**EXERCISE AIM**. Gather every line in the records below that contains the word "label", copying each one in full.
● ● ● ●
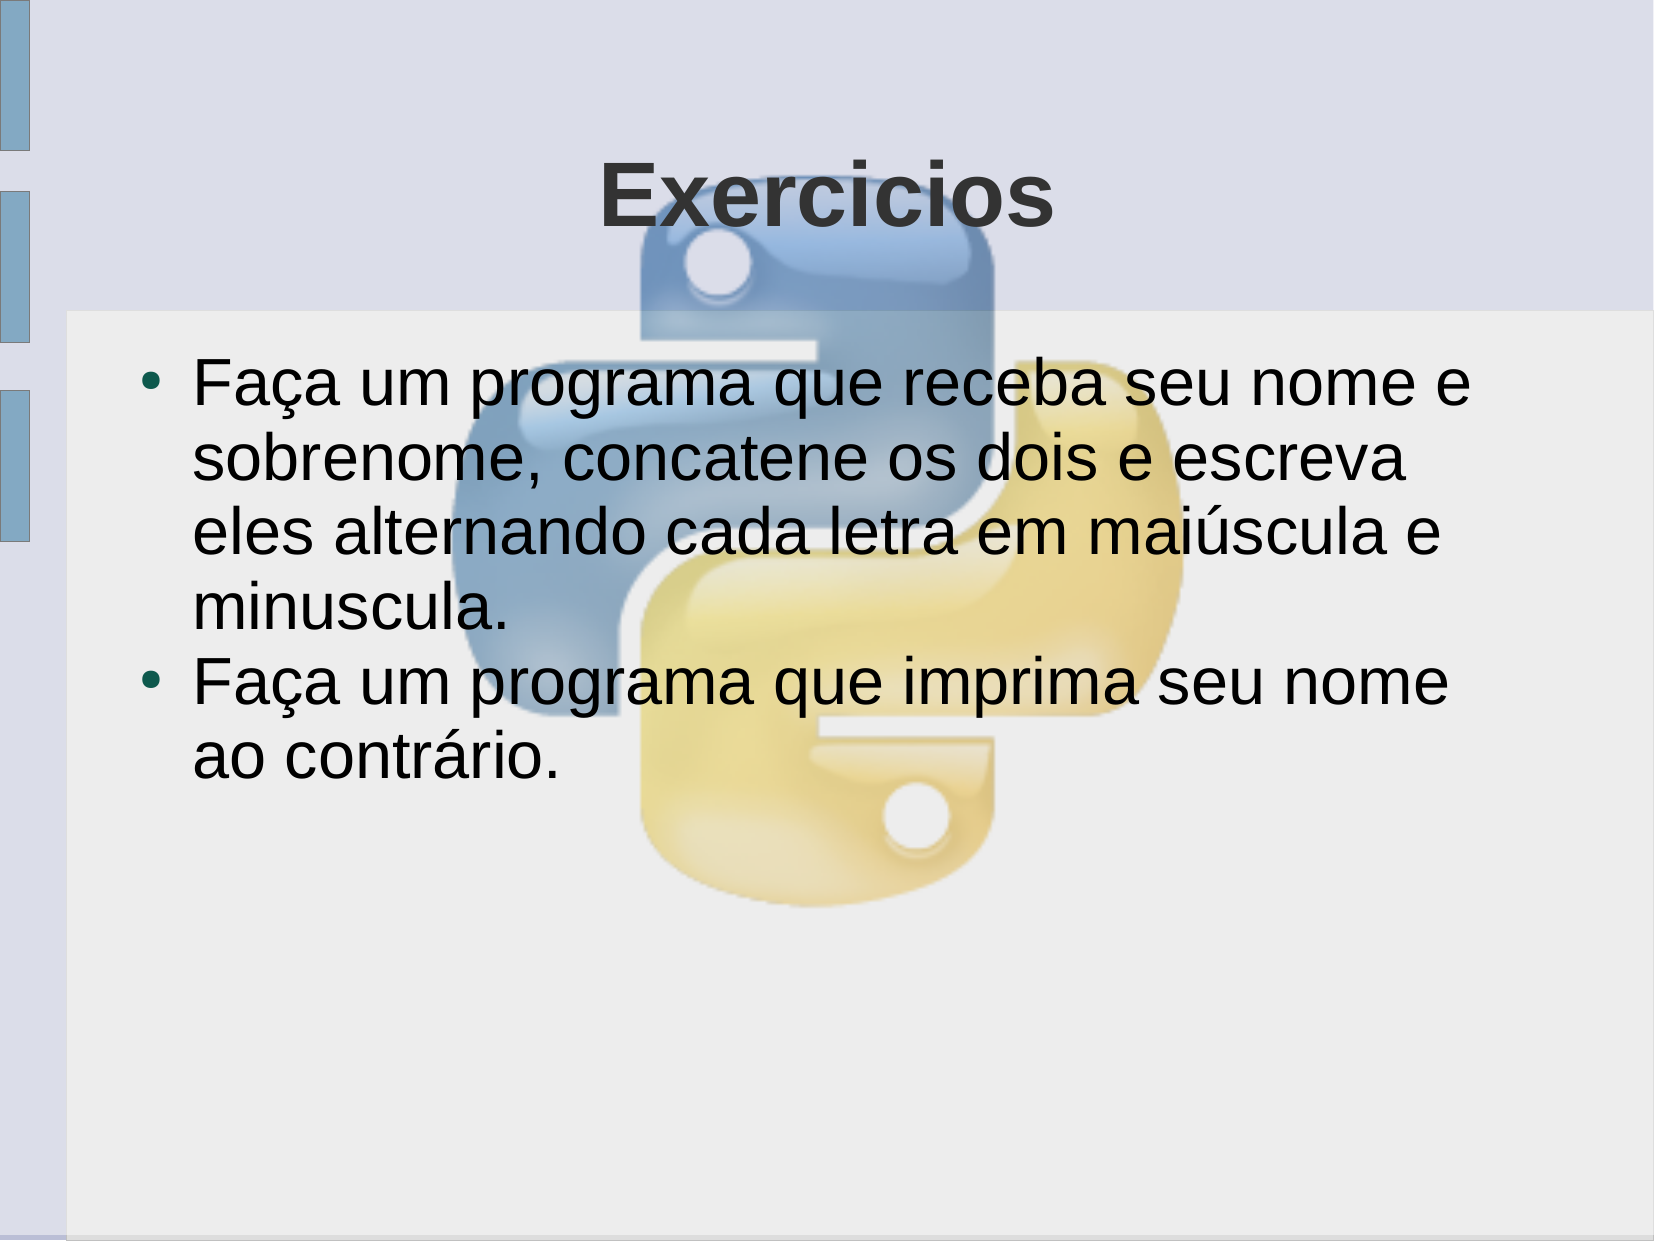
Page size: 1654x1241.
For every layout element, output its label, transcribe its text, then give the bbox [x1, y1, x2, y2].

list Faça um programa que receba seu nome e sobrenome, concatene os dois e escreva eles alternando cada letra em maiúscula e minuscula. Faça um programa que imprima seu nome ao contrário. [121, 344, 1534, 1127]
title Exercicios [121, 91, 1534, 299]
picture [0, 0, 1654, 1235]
● ● ● ●
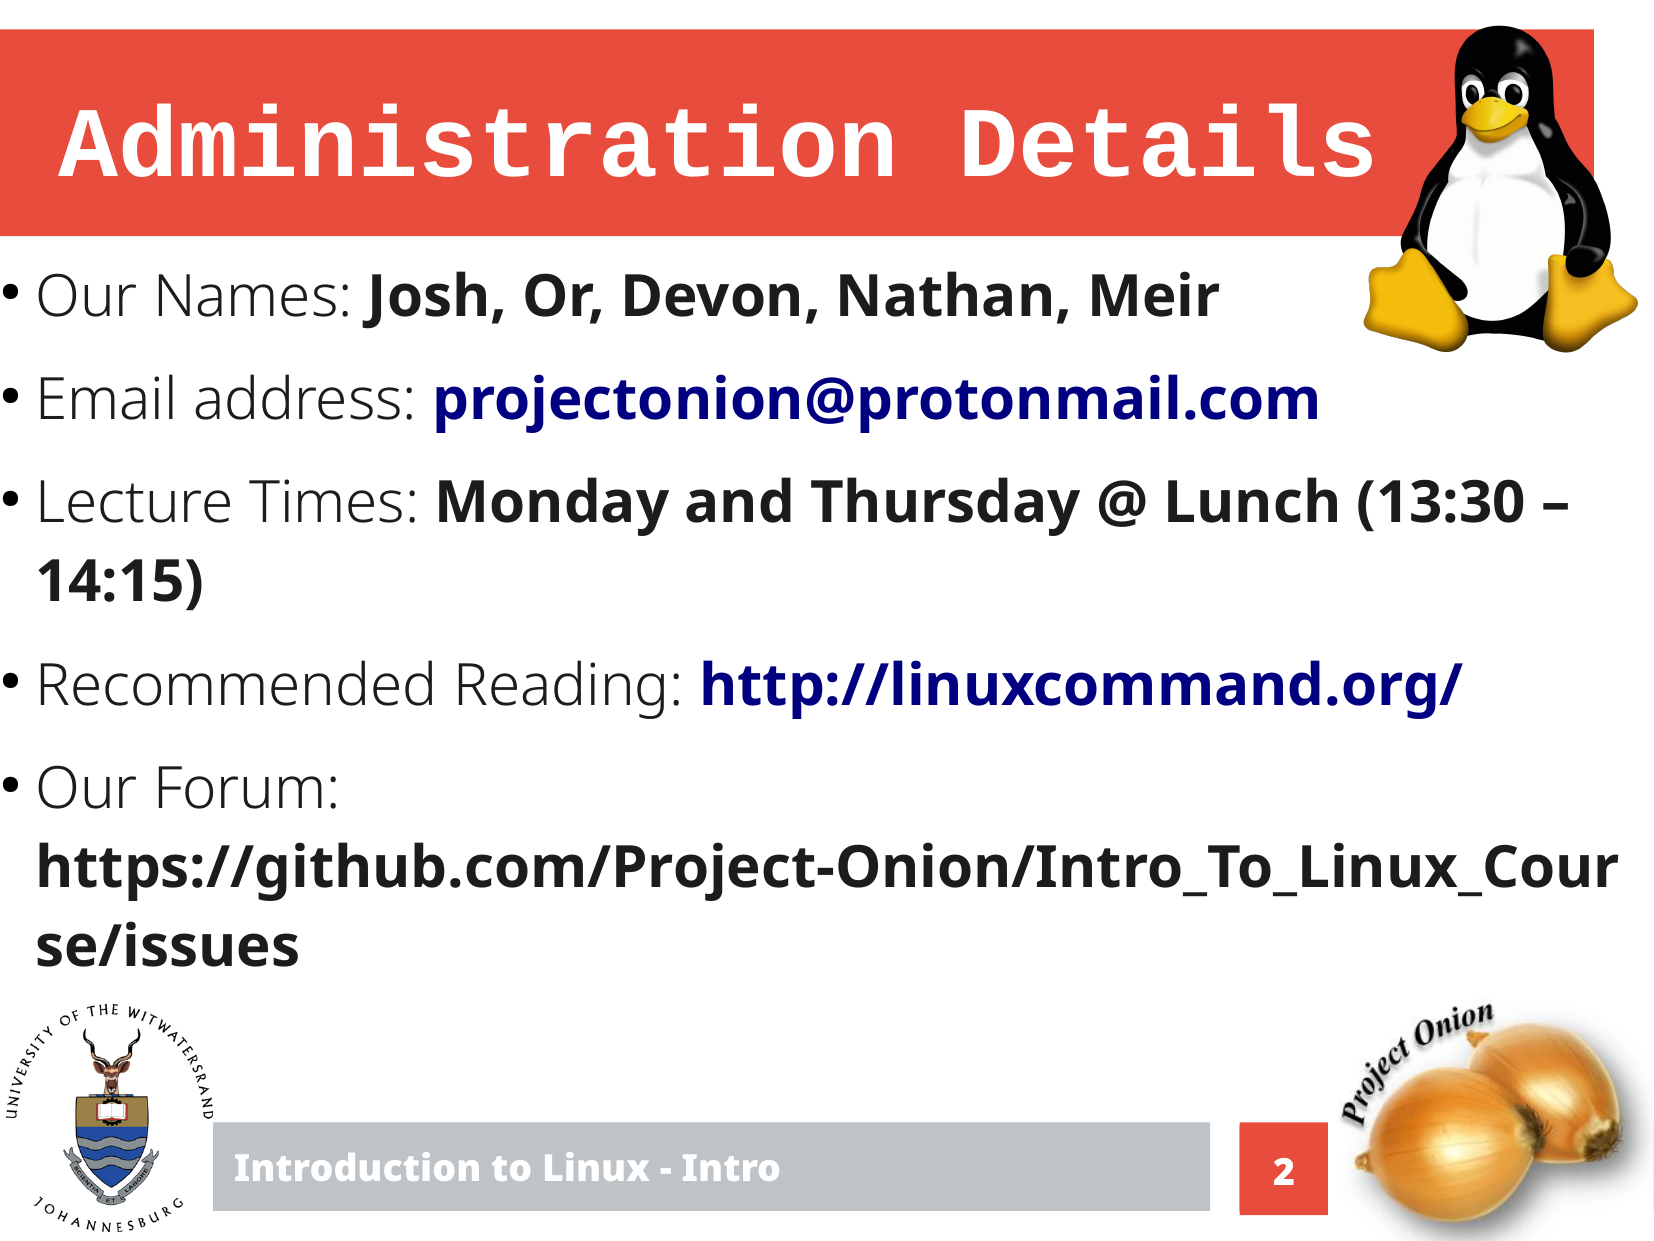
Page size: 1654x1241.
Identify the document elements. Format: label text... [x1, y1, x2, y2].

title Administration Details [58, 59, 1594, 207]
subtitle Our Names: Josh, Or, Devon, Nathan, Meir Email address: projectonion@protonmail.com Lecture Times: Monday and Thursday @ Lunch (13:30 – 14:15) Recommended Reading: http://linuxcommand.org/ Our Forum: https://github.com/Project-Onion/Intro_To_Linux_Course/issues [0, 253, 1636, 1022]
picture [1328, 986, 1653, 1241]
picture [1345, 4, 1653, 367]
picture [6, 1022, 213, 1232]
● ● ● ●
**ANSWER BELOW**.
For every layout element, output its label, transcribe its text, then give the bbox [x1, y1, x2, y2].
Identify the document elements. Format: label text... [x1, y1, x2, y2].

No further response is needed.